The engine manufacturer wants answers, too.

Three drivers — Rossi, Carpenter and Scott McLaughlin of Team Penske — have all made engine changes this week. A Chevy spokesman said each engine went back to Detroit for inspection.

It’s a perplexing problem for a series that has significantly reduced the number of mechanical failures over the past few decades. In recent years, the caution periods for breakdowns that once seemed so commonplace have become a rarity.

But this week has caused some drivers to wonder whether that trend can continue through a second week on the Brickyard’s 2.5-mile oval and the series’ longest race.
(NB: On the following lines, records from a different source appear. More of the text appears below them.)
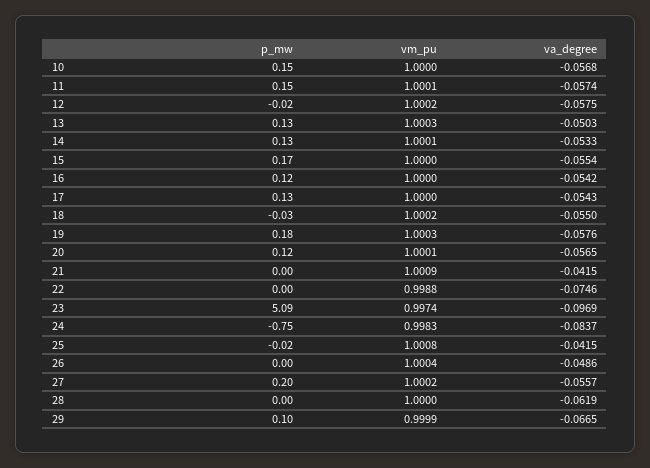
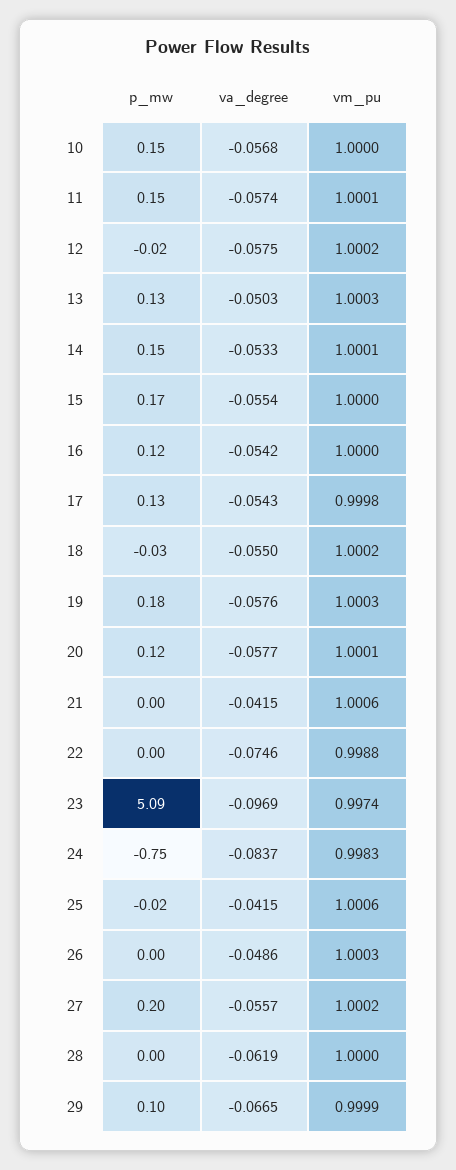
p_mw, 14: 0.13 -> 0.15
vm_pu, 17: 1 -> 0.9998
va_degree, 20: -0.0565 -> -0.0577
vm_pu, 21: 1.0009 -> 1.0006
vm_pu, 25: 1.0008 -> 1.0006
vm_pu, 26: 1.0004 -> 1.0003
Still, the Chevys have performed well. Two of the three fastest qualifiers on last year’s 33-car starting grid, including pole winner Robert Shwartzman, were powered by Chevys. So were second- and third-place race day finishers David Malukas and Pato O’Ward.

O’Ward also posted the fastest lap in Thursday’s practice at 227.308 mph, and Conor Daly still has the fastest lap of the first three practices at 228.080. Both also are Chevy drivers, and both feel good about their prospects heading into each of the next two weekends.

“I kind of hate to say it because I don’t really want to get too far ahead of myself, but this is the best car ever had here, for sure,” Daly said Thursday morning. “I can confidently say that right now, I can cut through traffic like I’ve never been able to before. But the conditions have been very nice.”

The ever-changing temperatures and wind gusts make the Brickyard one of the world’s trickiest and most unique racecourses. But when uncertainty about a car’s performance joins, it only creates more work for team and more worries for drivers.

There was good news for all three drivers in practice on a day many teams spent the bulk of practice either fine-tuning their qualifying setups or banking data that could help them race day.

Carpenter, a three-time Indy pole winner, had 10th fastest lap Thursday at 225.061. McLaughlin, the 2024 Indy pole winner, was 12th at 224.979. And after spending the end of Wednesday’s practice watching his team work on the engine, Rossi returned to the track Thursday and was the busiest driver of all. He turned the most laps, 68, and posted the fifth-fastest lap at 226.364.

That should help Rossi relax a little bit heading into the weekend and race day.

“All that I know is Chevy is just as focused on making sure we can have a strong month, and we know that for the most part, we are the engine to beat,” he said. “So, hopefully, the bad luck’s out of the way.”